WHAT NEEDS TO BE DONE | Would you output the whole of the data exactly?

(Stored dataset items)
============
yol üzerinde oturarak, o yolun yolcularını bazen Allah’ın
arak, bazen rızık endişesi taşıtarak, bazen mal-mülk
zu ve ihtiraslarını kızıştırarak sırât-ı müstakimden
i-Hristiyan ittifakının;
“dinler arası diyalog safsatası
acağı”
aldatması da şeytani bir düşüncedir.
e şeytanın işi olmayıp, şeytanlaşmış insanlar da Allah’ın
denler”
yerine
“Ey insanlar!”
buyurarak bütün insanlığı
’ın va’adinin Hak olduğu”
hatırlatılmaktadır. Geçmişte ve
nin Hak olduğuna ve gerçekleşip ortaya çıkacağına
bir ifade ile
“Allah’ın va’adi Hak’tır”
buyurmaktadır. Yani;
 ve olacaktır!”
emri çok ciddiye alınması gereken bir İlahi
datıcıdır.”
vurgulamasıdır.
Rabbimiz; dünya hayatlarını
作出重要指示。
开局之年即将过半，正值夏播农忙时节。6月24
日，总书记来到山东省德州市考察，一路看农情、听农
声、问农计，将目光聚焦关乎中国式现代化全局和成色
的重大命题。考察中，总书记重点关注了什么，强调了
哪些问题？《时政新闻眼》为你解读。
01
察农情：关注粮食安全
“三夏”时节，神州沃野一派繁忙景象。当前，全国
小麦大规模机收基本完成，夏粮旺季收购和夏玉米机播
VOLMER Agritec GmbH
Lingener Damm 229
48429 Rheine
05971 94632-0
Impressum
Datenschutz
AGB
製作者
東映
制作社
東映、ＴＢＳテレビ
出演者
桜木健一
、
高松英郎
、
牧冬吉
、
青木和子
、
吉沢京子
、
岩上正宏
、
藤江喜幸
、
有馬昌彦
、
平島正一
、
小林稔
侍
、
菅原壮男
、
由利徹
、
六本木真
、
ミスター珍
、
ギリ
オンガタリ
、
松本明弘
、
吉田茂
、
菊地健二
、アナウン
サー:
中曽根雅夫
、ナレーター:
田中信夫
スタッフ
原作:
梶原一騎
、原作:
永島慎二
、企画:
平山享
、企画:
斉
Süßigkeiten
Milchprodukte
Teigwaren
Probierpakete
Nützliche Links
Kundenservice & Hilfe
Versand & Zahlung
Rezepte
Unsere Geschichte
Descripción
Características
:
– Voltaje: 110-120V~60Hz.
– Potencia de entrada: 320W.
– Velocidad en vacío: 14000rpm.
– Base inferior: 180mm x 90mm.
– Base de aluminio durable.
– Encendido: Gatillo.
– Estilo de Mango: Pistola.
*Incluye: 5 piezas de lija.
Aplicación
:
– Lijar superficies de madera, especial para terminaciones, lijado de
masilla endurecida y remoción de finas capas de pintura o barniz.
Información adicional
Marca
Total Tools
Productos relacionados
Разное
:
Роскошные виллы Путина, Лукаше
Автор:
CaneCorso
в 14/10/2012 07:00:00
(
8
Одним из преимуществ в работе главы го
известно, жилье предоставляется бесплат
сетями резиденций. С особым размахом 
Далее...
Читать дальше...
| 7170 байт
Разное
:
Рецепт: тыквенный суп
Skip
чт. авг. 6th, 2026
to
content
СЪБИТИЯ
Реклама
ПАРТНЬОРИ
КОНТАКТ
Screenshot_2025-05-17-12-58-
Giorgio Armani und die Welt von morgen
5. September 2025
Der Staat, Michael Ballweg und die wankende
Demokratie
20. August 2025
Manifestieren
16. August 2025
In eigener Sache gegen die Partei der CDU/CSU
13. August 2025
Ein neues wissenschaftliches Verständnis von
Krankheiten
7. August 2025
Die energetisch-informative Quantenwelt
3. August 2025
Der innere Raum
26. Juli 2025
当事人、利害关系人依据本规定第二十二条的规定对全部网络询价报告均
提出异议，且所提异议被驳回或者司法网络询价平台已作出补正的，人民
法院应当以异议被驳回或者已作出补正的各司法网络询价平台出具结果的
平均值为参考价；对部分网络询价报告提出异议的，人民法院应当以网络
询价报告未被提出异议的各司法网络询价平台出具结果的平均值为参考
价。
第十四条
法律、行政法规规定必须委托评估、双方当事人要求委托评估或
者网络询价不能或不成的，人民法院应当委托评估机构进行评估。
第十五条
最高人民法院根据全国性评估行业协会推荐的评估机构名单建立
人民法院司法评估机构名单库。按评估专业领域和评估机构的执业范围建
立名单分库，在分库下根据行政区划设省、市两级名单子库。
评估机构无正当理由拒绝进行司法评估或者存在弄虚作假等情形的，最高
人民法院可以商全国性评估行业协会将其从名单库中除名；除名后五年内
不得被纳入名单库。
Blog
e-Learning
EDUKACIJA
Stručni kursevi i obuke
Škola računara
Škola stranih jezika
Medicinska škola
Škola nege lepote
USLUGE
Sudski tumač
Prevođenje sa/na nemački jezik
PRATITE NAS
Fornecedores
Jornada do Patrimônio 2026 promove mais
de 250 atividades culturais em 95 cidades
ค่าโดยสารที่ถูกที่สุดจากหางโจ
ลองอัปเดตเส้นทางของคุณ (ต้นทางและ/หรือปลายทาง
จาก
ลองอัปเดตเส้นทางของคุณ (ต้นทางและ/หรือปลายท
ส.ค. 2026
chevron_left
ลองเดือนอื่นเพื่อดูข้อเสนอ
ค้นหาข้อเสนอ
============
ANSWER TO THE PROBLEM |
yol üzerinde oturarak, o yolun yolcularını bazen Allah’ın
arak, bazen rızık endişesi taşıtarak, bazen mal-mülk
zu ve ihtiraslarını kızıştırarak sırât-ı müstakimden
i-Hristiyan ittifakının;
“dinler arası diyalog safsatası
acağı”
aldatması da şeytani bir düşüncedir.
e şeytanın işi olmayıp, şeytanlaşmış insanlar da Allah’ın
denler”
yerine
“Ey insanlar!”
buyurarak bütün insanlığı
’ın va’adinin Hak olduğu”
hatırlatılmaktadır. Geçmişte ve
nin Hak olduğuna ve gerçekleşip ortaya çıkacağına
bir ifade ile
“Allah’ın va’adi Hak’tır”
buyurmaktadır. Yani;
 ve olacaktır!”
emri çok ciddiye alınması gereken bir İlahi
datıcıdır.”
vurgulamasıdır.
Rabbimiz; dünya hayatlarını
作出重要指示。
开局之年即将过半，正值夏播农忙时节。6月24
日，总书记来到山东省德州市考察，一路看农情、听农
声、问农计，将目光聚焦关乎中国式现代化全局和成色
的重大命题。考察中，总书记重点关注了什么，强调了
哪些问题？《时政新闻眼》为你解读。
01
察农情：关注粮食安全
“三夏”时节，神州沃野一派繁忙景象。当前，全国
小麦大规模机收基本完成，夏粮旺季收购和夏玉米机播
VOLMER Agritec GmbH
Lingener Damm 229
48429 Rheine
05971 94632-0
Impressum
Datenschutz
AGB
製作者
東映
制作社
東映、ＴＢＳテレビ
出演者
桜木健一
、
高松英郎
、
牧冬吉
、
青木和子
、
吉沢京子
、
岩上正宏
、
藤江喜幸
、
有馬昌彦
、
平島正一
、
小林稔
侍
、
菅原壮男
、
由利徹
、
六本木真
、
ミスター珍
、
ギリ
オンガタリ
、
松本明弘
、
吉田茂
、
菊地健二
、アナウン
サー:
中曽根雅夫
、ナレーター:
田中信夫
スタッフ
原作:
梶原一騎
、原作:
永島慎二
、企画:
平山享
、企画:
斉
Süßigkeiten
Milchprodukte
Teigwaren
Probierpakete
Nützliche Links
Kundenservice & Hilfe
Versand & Zahlung
Rezepte
Unsere Geschichte
Descripción
Características
:
– Voltaje: 110-120V~60Hz.
– Potencia de entrada: 320W.
– Velocidad en vacío: 14000rpm.
– Base inferior: 180mm x 90mm.
– Base de aluminio durable.
– Encendido: Gatillo.
– Estilo de Mango: Pistola.
*Incluye: 5 piezas de lija.
Aplicación
:
– Lijar superficies de madera, especial para terminaciones, lijado de
masilla endurecida y remoción de finas capas de pintura o barniz.
Información adicional
Marca
Total Tools
Productos relacionados
Разное
:
Роскошные виллы Путина, Лукаше
Автор:
CaneCorso
в 14/10/2012 07:00:00
(
8
Одним из преимуществ в работе главы го
известно, жилье предоставляется бесплат
сетями резиденций. С особым размахом 
Далее...
Читать дальше...
| 7170 байт
Разное
:
Рецепт: тыквенный суп
Skip
чт. авг. 6th, 2026
to
content
СЪБИТИЯ
Реклама
ПАРТНЬОРИ
КОНТАКТ
Screenshot_2025-05-17-12-58-
Giorgio Armani und die Welt von morgen
5. September 2025
Der Staat, Michael Ballweg und die wankende
Demokratie
20. August 2025
Manifestieren
16. August 2025
In eigener Sache gegen die Partei der CDU/CSU
13. August 2025
Ein neues wissenschaftliches Verständnis von
Krankheiten
7. August 2025
Die energetisch-informative Quantenwelt
3. August 2025
Der innere Raum
26. Juli 2025
当事人、利害关系人依据本规定第二十二条的规定对全部网络询价报告均
提出异议，且所提异议被驳回或者司法网络询价平台已作出补正的，人民
法院应当以异议被驳回或者已作出补正的各司法网络询价平台出具结果的
平均值为参考价；对部分网络询价报告提出异议的，人民法院应当以网络
询价报告未被提出异议的各司法网络询价平台出具结果的平均值为参考
价。
第十四条
法律、行政法规规定必须委托评估、双方当事人要求委托评估或
者网络询价不能或不成的，人民法院应当委托评估机构进行评估。
第十五条
最高人民法院根据全国性评估行业协会推荐的评估机构名单建立
人民法院司法评估机构名单库。按评估专业领域和评估机构的执业范围建
立名单分库，在分库下根据行政区划设省、市两级名单子库。
评估机构无正当理由拒绝进行司法评估或者存在弄虚作假等情形的，最高
人民法院可以商全国性评估行业协会将其从名单库中除名；除名后五年内
不得被纳入名单库。
Blog
e-Learning
EDUKACIJA
Stručni kursevi i obuke
Škola računara
Škola stranih jezika
Medicinska škola
Škola nege lepote
USLUGE
Sudski tumač
Prevođenje sa/na nemački jezik
PRATITE NAS
Fornecedores
Jornada do Patrimônio 2026 promove mais
de 250 atividades culturais em 95 cidades
ค่าโดยสารที่ถูกที่สุดจากหางโจ
ลองอัปเดตเส้นทางของคุณ (ต้นทางและ/หรือปลายทาง
จาก
ลองอัปเดตเส้นทางของคุณ (ต้นทางและ/หรือปลายท
ส.ค. 2026
chevron_left
ลองเดือนอื่นเพื่อดูข้อเสนอ
ค้นหาข้อเสนอ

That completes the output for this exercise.